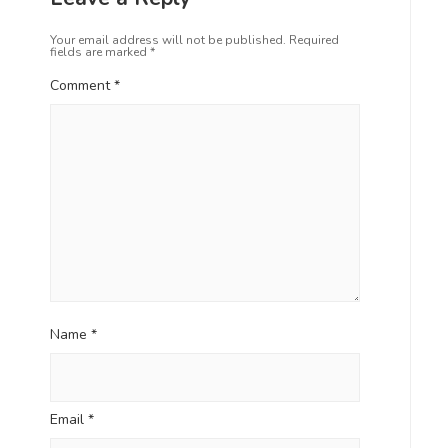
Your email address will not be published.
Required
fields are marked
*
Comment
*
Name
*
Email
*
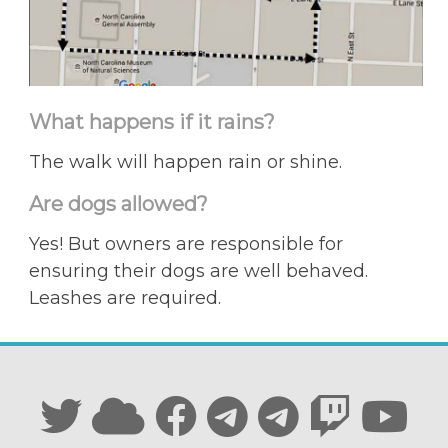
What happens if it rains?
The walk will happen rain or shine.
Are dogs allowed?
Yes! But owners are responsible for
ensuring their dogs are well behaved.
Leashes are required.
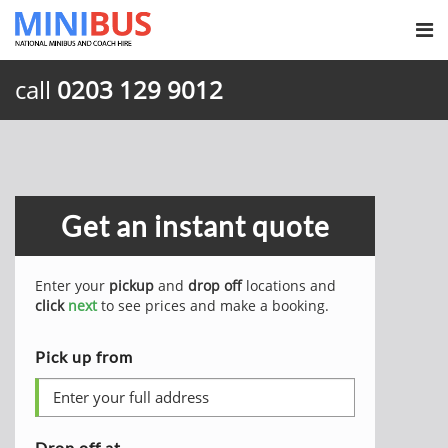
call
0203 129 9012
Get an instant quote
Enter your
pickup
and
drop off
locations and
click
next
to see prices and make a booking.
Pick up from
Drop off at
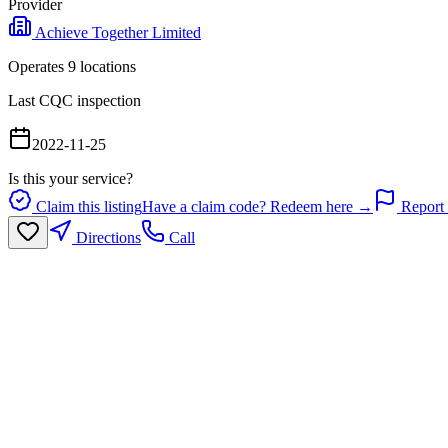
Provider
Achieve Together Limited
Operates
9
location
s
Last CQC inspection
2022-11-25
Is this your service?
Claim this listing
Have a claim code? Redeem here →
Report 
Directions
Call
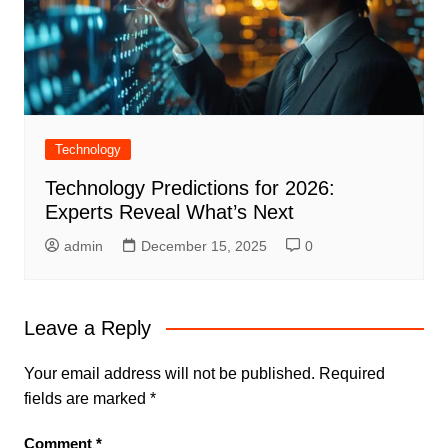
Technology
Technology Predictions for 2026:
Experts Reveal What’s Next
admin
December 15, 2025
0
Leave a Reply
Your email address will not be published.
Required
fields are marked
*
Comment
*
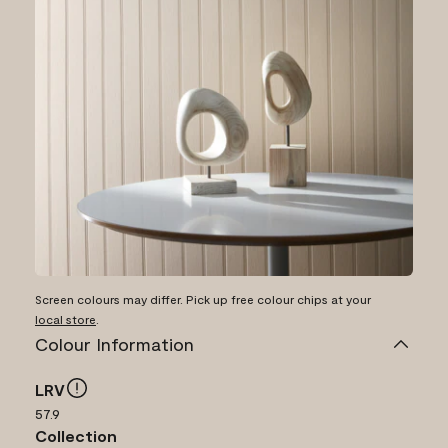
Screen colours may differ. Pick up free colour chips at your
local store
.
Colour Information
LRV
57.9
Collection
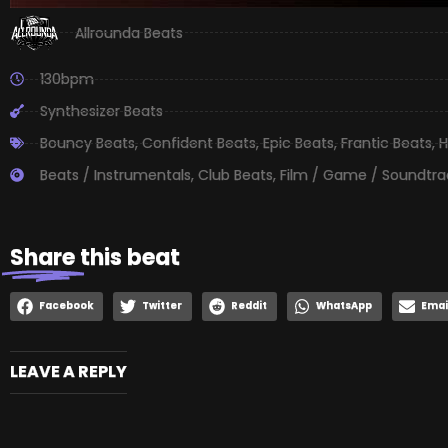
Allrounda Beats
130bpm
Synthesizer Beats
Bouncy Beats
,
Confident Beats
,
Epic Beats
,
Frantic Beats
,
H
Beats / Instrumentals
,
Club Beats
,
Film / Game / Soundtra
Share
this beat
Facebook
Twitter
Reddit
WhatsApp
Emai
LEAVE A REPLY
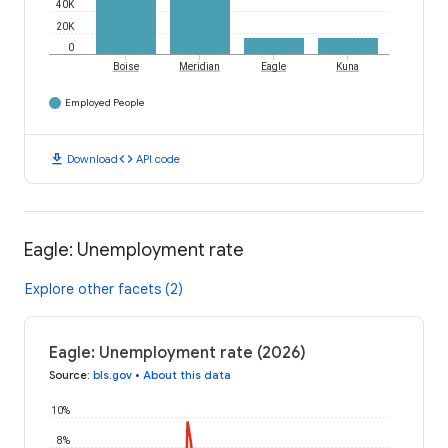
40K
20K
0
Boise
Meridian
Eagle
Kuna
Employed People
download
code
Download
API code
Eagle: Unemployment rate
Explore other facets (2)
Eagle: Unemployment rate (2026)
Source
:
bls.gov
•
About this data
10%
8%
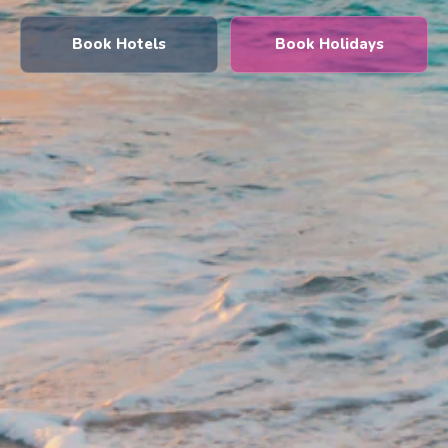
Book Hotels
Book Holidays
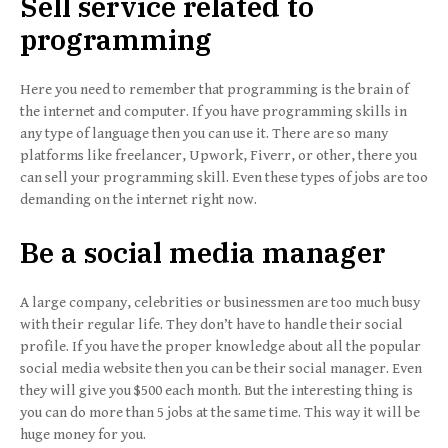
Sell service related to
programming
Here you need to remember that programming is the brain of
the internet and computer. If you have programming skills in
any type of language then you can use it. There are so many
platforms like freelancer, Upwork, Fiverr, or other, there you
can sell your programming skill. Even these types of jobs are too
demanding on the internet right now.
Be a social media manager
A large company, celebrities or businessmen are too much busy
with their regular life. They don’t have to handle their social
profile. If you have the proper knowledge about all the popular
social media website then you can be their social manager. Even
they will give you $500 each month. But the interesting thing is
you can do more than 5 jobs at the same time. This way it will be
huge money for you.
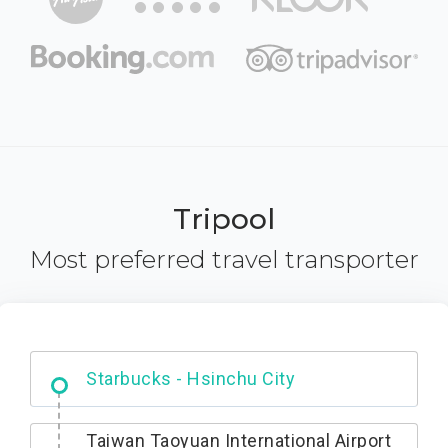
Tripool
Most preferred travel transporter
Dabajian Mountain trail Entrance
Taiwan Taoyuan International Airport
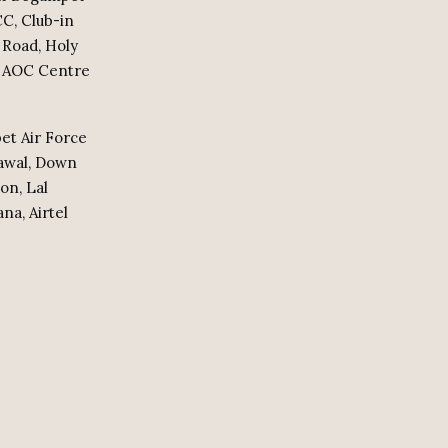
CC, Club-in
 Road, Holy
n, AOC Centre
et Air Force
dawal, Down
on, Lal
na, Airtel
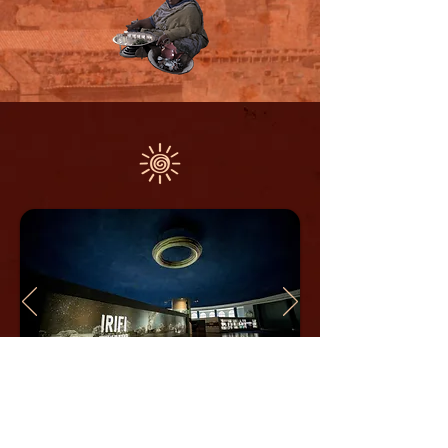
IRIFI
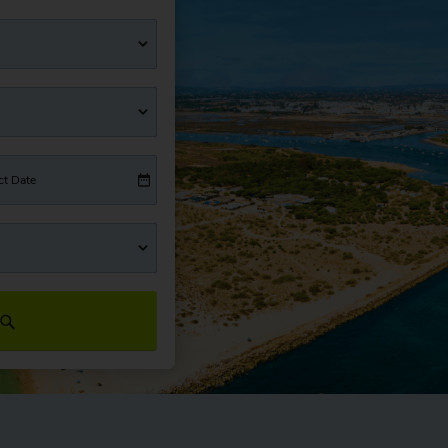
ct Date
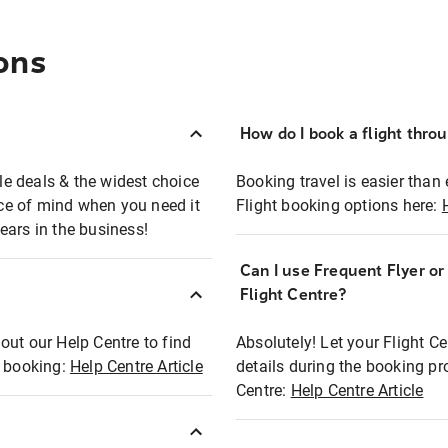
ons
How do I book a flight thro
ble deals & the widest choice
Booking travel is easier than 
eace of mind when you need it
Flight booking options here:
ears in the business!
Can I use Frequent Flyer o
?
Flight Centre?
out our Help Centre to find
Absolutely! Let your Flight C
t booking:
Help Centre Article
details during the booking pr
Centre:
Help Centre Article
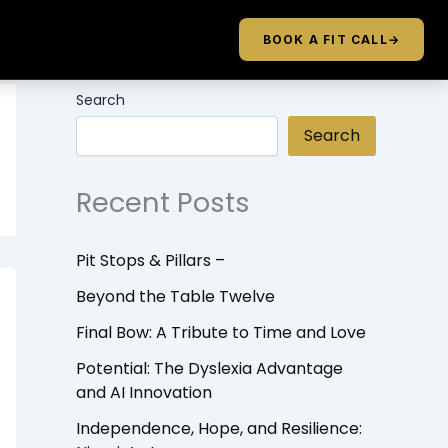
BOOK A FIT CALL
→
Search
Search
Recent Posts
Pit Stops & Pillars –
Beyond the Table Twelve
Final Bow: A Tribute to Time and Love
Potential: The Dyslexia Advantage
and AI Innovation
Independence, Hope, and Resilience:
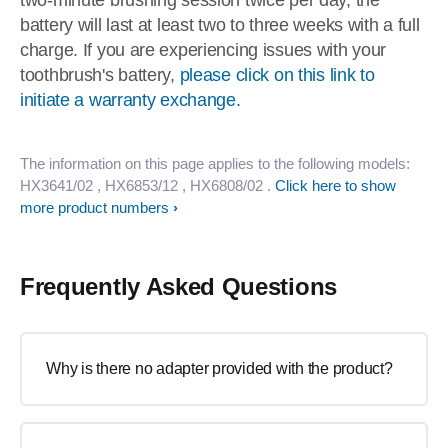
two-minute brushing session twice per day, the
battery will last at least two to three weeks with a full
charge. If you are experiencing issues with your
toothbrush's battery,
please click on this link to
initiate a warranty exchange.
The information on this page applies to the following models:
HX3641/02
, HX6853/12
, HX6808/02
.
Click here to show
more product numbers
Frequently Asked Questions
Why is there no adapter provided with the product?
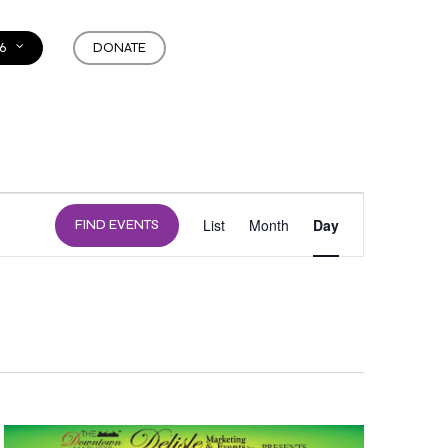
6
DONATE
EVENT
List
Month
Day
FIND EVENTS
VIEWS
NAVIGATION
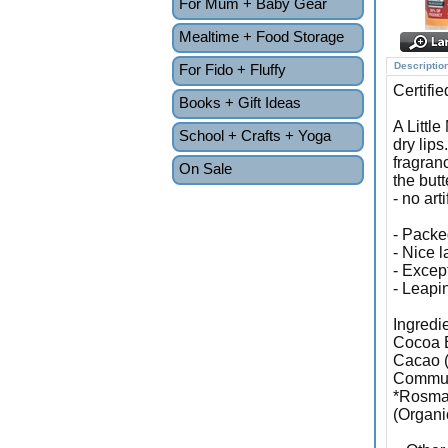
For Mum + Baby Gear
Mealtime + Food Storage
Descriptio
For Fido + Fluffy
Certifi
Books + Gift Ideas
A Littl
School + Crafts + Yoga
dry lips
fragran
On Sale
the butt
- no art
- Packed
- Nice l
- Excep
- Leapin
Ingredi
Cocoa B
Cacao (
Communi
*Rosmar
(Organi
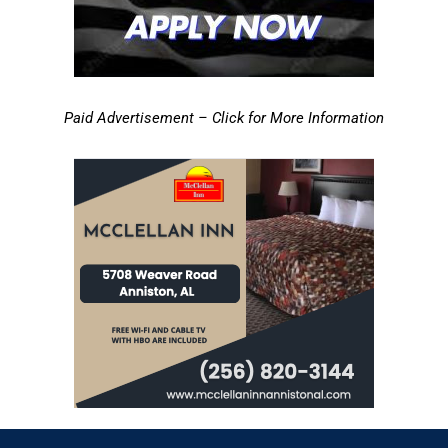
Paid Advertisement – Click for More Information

=-=-=-=-=

Convert the material, from the line with "For Mum + Baby Gear" through the end, into a Markdown table with the columns Row and Entry, skipping blank lines and leaving the pictures out.

| Row | Entry |
|---|---|
| 1 | For Mum + Baby Gear |
| 2 | Mealtime + Food Storage |
| 3 | Descriptio |
| 4 | For Fido + Fluffy |
| 5 | Certifi |
| 6 | Books + Gift Ideas |
| 7 | A Littl |
| 8 | School + Crafts + Yoga |
| 9 | dry lips |
| 10 | fragran |
| 11 | On Sale |
| 12 | the butt |
| 13 | - no art |
| 14 | - Packed |
| 15 | - Nice l |
| 16 | - Excep |
| 17 | - Leapin |
| 18 | Ingredi |
| 19 | Cocoa B |
| 20 | Cacao ( |
| 21 | Communi |
| 22 | *Rosmar |
| 23 | (Organi |
| 24 | Paid Advertisement – Click for More Information |